[Data records]
----

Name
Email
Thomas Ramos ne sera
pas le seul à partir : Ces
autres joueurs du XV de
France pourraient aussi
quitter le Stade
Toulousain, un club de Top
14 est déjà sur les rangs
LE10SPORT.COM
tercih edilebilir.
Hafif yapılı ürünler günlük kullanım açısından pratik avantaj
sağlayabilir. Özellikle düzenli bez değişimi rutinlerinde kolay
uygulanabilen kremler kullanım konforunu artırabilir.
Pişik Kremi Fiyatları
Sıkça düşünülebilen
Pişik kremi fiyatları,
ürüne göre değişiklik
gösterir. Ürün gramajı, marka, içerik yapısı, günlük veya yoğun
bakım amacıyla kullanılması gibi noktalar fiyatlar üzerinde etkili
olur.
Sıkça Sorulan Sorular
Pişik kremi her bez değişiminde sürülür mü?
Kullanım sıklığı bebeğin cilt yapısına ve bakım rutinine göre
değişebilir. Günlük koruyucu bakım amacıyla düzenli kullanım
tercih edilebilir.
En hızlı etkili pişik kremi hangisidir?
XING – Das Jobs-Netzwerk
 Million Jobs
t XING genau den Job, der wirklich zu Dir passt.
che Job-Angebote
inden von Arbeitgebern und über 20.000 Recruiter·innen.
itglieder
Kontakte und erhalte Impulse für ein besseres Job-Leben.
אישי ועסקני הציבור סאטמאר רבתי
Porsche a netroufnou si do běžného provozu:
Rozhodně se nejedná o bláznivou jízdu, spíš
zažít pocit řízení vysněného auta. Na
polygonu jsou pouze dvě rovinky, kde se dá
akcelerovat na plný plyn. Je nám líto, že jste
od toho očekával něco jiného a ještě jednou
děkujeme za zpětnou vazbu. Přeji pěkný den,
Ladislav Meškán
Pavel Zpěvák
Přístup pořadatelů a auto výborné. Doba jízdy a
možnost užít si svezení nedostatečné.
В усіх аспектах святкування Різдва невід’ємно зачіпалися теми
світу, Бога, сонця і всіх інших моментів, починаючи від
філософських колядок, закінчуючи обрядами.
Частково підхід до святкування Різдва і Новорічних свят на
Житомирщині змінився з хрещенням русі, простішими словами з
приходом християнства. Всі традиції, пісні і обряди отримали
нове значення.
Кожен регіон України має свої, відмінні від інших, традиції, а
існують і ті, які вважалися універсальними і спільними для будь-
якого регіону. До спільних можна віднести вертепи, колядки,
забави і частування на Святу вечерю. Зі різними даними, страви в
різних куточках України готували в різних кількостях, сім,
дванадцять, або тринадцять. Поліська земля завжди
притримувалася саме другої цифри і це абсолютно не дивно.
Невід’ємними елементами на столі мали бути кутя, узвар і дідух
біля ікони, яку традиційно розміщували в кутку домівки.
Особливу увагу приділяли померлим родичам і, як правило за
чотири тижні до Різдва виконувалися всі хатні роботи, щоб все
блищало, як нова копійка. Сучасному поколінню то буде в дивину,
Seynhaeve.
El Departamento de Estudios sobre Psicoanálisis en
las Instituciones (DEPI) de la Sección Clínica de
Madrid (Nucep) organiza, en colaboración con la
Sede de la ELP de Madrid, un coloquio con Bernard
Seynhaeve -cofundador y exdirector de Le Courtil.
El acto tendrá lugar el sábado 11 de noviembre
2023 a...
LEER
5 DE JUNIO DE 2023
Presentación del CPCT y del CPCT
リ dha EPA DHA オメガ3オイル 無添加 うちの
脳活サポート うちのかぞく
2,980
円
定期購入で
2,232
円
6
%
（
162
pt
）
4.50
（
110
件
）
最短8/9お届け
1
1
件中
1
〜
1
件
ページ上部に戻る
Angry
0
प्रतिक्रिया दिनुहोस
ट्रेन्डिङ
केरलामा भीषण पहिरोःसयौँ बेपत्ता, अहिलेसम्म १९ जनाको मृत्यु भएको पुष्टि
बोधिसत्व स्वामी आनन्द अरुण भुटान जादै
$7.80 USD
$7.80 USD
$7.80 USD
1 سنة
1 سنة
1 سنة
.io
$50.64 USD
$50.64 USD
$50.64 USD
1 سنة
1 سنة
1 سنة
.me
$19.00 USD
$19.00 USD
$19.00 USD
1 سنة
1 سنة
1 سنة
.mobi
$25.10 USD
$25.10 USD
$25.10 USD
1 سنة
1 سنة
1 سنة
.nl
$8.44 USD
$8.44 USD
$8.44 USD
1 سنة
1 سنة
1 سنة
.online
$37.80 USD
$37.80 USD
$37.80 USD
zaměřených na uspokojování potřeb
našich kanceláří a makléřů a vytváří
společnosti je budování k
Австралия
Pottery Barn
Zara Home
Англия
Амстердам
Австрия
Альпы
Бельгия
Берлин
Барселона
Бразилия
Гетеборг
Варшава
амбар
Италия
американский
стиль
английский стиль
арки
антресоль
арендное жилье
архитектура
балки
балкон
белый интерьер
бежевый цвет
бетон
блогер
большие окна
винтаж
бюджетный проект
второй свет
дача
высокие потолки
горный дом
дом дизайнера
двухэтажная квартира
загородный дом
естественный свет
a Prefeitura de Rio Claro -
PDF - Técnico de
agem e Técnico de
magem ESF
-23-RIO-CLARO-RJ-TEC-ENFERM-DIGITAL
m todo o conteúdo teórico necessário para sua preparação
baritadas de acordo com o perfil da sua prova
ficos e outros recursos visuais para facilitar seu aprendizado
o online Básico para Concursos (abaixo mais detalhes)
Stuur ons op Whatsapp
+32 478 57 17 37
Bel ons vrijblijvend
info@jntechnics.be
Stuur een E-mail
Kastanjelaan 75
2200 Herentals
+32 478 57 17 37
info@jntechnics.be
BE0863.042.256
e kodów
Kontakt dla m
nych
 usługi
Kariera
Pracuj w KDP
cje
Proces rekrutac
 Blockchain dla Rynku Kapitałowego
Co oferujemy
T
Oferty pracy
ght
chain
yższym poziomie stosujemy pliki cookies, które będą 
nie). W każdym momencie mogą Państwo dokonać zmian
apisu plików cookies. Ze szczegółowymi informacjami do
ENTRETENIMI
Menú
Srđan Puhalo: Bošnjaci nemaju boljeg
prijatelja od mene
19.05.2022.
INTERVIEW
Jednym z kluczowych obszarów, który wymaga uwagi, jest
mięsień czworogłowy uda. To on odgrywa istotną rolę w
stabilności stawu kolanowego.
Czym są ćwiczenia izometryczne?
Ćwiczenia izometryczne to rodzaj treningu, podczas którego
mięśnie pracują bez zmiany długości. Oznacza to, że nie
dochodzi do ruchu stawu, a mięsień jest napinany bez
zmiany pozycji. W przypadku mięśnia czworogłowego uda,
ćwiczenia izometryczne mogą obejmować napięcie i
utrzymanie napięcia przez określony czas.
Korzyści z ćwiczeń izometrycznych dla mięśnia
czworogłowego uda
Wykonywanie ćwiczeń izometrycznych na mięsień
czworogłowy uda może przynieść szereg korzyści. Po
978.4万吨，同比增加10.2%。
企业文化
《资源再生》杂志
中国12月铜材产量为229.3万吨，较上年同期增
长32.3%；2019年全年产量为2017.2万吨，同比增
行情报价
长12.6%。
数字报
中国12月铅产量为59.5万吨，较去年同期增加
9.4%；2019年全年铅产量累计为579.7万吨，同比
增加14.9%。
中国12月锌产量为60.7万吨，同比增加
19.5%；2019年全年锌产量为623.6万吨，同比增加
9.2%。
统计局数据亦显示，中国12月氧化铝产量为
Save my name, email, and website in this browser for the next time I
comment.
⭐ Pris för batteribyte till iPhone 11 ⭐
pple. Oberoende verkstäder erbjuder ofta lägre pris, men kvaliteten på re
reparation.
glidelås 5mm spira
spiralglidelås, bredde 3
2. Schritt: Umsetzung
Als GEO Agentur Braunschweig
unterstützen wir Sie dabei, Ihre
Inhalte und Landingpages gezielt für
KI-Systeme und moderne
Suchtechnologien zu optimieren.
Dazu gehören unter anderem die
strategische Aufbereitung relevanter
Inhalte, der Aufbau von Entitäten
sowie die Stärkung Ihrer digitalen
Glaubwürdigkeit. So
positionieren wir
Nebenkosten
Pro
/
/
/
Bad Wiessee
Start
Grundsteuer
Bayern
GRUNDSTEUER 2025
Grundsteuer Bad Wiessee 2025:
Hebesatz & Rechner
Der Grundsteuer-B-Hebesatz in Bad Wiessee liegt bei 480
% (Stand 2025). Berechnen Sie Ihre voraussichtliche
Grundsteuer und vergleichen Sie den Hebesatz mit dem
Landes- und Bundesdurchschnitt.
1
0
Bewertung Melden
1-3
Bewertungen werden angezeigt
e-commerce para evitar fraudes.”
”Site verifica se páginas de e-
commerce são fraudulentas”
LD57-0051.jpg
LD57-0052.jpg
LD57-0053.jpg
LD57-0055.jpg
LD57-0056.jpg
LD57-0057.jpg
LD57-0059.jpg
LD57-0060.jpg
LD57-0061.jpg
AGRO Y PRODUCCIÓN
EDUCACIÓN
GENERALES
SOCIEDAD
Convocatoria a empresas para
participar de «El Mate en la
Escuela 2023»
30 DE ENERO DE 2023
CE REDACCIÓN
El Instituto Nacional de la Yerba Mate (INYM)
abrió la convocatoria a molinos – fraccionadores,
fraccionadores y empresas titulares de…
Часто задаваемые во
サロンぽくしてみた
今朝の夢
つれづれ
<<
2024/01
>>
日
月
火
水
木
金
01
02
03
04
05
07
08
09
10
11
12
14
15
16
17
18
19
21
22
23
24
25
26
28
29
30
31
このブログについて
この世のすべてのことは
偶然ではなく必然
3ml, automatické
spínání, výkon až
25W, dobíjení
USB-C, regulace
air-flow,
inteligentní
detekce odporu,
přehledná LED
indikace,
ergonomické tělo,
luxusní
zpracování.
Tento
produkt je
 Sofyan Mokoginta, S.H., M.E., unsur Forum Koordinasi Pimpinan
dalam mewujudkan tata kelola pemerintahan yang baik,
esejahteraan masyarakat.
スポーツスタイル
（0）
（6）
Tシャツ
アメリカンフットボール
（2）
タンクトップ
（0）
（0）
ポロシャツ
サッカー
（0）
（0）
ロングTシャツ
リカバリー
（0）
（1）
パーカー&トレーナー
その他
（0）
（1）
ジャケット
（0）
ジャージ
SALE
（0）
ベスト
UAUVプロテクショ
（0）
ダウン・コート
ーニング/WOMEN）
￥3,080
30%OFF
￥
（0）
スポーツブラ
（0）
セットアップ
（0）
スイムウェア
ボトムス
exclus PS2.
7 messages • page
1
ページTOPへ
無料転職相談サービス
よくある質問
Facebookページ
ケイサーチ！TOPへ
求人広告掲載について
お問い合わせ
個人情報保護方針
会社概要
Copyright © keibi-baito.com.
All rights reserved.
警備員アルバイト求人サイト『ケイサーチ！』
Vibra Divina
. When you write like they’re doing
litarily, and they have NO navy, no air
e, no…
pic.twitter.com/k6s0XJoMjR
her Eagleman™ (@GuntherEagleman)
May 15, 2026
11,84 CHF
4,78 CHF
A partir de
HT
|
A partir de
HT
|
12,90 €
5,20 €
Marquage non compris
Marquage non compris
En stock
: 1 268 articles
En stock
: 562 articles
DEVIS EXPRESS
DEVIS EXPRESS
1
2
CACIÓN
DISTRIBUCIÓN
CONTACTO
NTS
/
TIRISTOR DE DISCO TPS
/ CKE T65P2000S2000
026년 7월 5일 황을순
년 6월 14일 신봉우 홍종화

----

Recast the lines as a Markdown table with the columns "No." and "Text," starting at the first line of the data records and ending at the line that contains "Hafif yapılı ürünler", both included. Number each row and leave out blank lines.

▶ Task response
| No. | Text |
|---|---|
| 1 | Name |
| 2 | Email |
| 3 | Thomas Ramos ne sera |
| 4 | pas le seul à partir : Ces |
| 5 | autres joueurs du XV de |
| 6 | France pourraient aussi |
| 7 | quitter le Stade |
| 8 | Toulousain, un club de Top |
| 9 | 14 est déjà sur les rangs |
| 10 | LE10SPORT.COM |
| 11 | tercih edilebilir. |
| 12 | Hafif yapılı ürünler günlük kullanım açısından pratik avantaj |